Shelling the corn can be done by twisting or rubbing two ears against each other (with gloves on, maybe); you can buy a simple metal ring with nubbins on the inside that makes this easy. It shouldn’t be done until the ears are totally dry and hard. For corn, that’s it—put the fully hard, dry seed in jars or bins (mouse proof if possible) and you’re done.
Wheat and rye can be grown as a winter cover crop, planting in September or October. They die down through the winter unless it’s awfully mild, but flush up with green grassy growth in spring. At this point you can till them under if all you wanted was the cover crop; but if you haven’t got a tiller, or want more out of the cover crop, let it grow until pollen shed—that is, until the three or four foot tall plants are visibly shedding yellow flecks of pollen, late in May probably. If you cut them off at the point, most of the roots will die, leaving the bed available for another crop. The growth of this subsequent crop will be enhanced if you alternate rows with a nitrogen fixing cover crop like vetch or winter peas. However, these must be pulled out when they start to vine in spring or they’ll pull down the grain.
But suppose you actually want to grow the wheat or rye—or perhaps oats—to usable grain. That only takes another month or so, but I’ve found that wheat may ripen unevenly, may splay and lean and fall (perhaps helped by rodentish grain thieves) which can make it difficult to harvest nice even sheaves of wheat (or rye).
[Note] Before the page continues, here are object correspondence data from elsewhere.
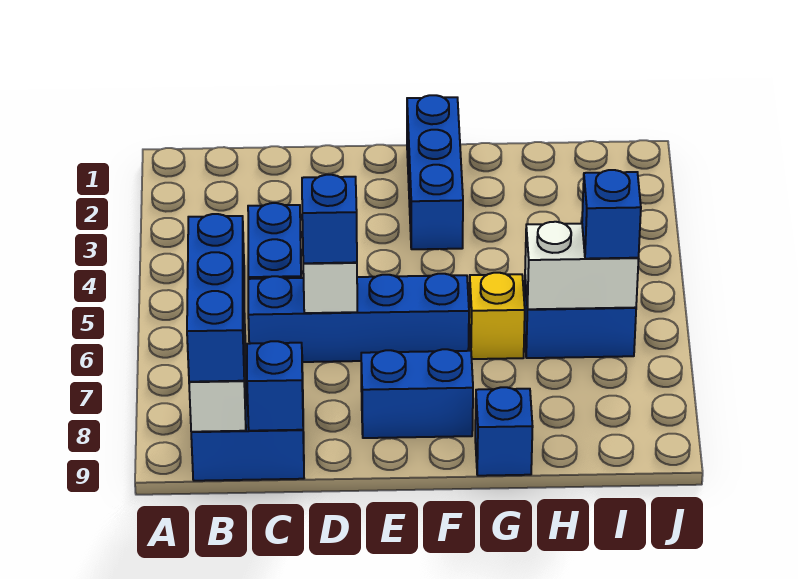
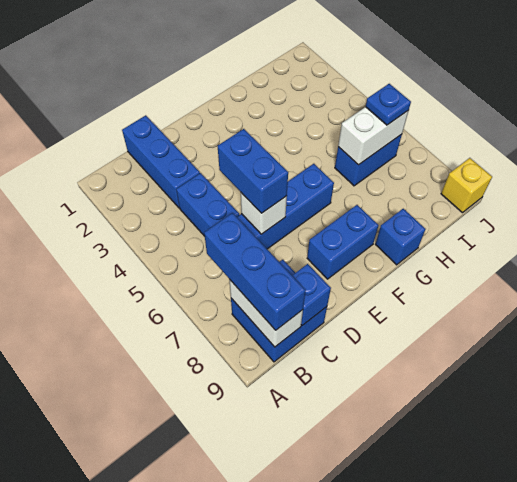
blue 1x1 brick [302,175,357,263] -> blue 1x2 brick [218,129,288,213]
blue 1x3 brick [407,95,463,249] -> blue 1x3 brick moved to [122,115,200,208]
yellow 1x1 brick [469,273,525,359] -> yellow 1x1 brick moved to [441,158,492,213]
blue 1x1 brick [582,170,641,259] -> blue 1x1 plate [366,84,411,125]

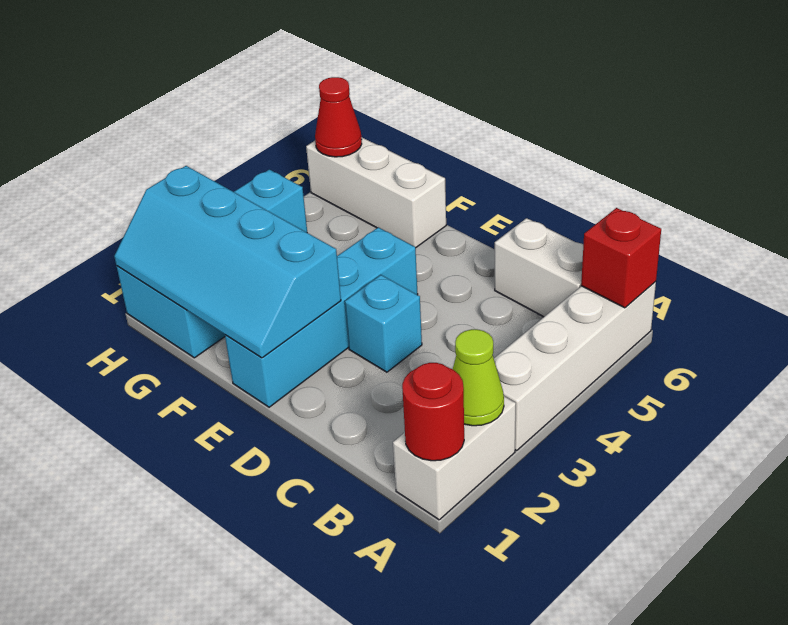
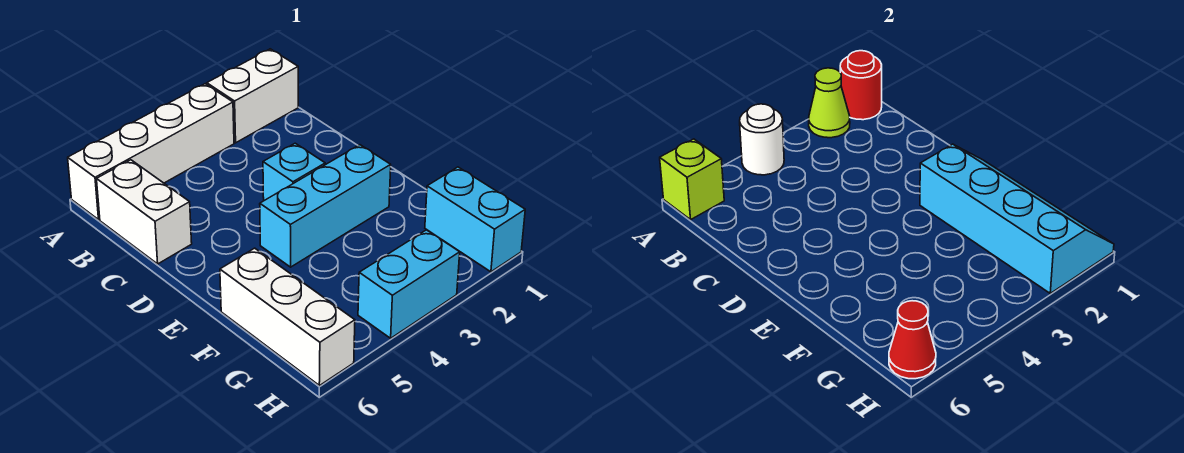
none -> white 1x1 round brick [740,104,784,175]
red 1x1 brick [581,208,661,308] -> lime 1x1 brick [660,139,724,220]
cyan 1x4 brick [225,227,418,407] -> cyan 1x3 brick [260,145,391,267]

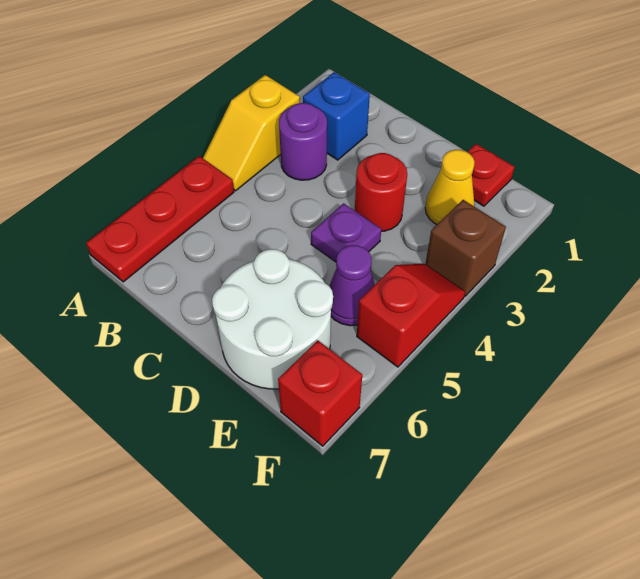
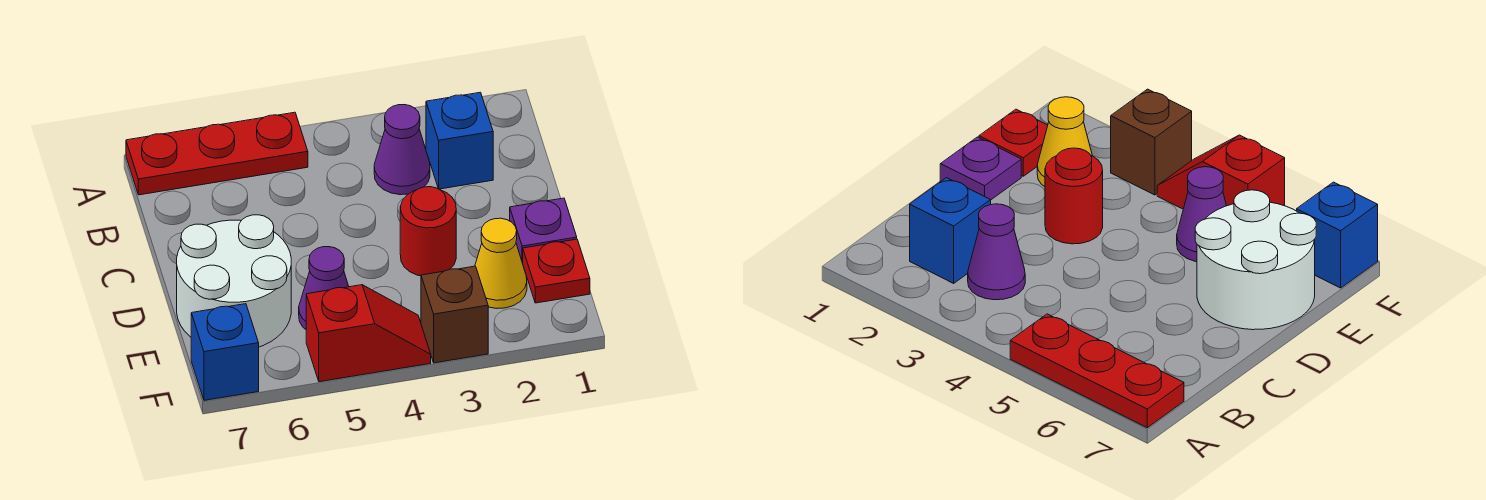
yellow 1x2 slope [203,75,300,191] -> none
purple 1x1 round brick [279,103,327,180] -> purple 1x1 cone [374,105,430,195]
purple 1x1 plate [311,203,381,262] -> purple 1x1 plate moved to [510,198,577,262]
red 1x1 brick [278,341,362,446] -> blue 1x1 brick [191,304,259,400]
I have hung these sheaves in my greenhouse to get completely dry. Then, since I had such a small crop, I just plucked out the grain by hand rather than setting up a threshing operation. For that you need a clean space (using a tarp maybe) and a flail (maybe a plastic bat) with which to beat on the grain (or pea or bean pods) to break it all up into bits.
Having achieved the threshing, next comes winnowing which I usually find quite easy—just use a box fan and pour the mess from one vessel to another repeatedly, finding the distance and fan speed which allows the lighter chaff to blow away while the heavier grain falls into your vessel. With each pass your grain gets cleaner.
I hear that buckwheat is very difficult to thresh because it ripens so unevenly, and quinoa is also not easy. I haven’t tried either myself. I have had limited success with wheat and rye and will try again. I failed last year in my one attempt with sesame. Sunflowers are easy to grow and are excellent chicken feed, not requiring threshing (the chickens do it themselves) but I have not figured out how to efficiently shell them for human use. I have grown sorghum mostly for the syrup, but it does make a nice seed head on top which I have sometimes stripped by hand for storage but I also may just throw a couple of heads to the chickens to thresh for themselves. Sorghum seed heads are also very pretty; so are sunflowers.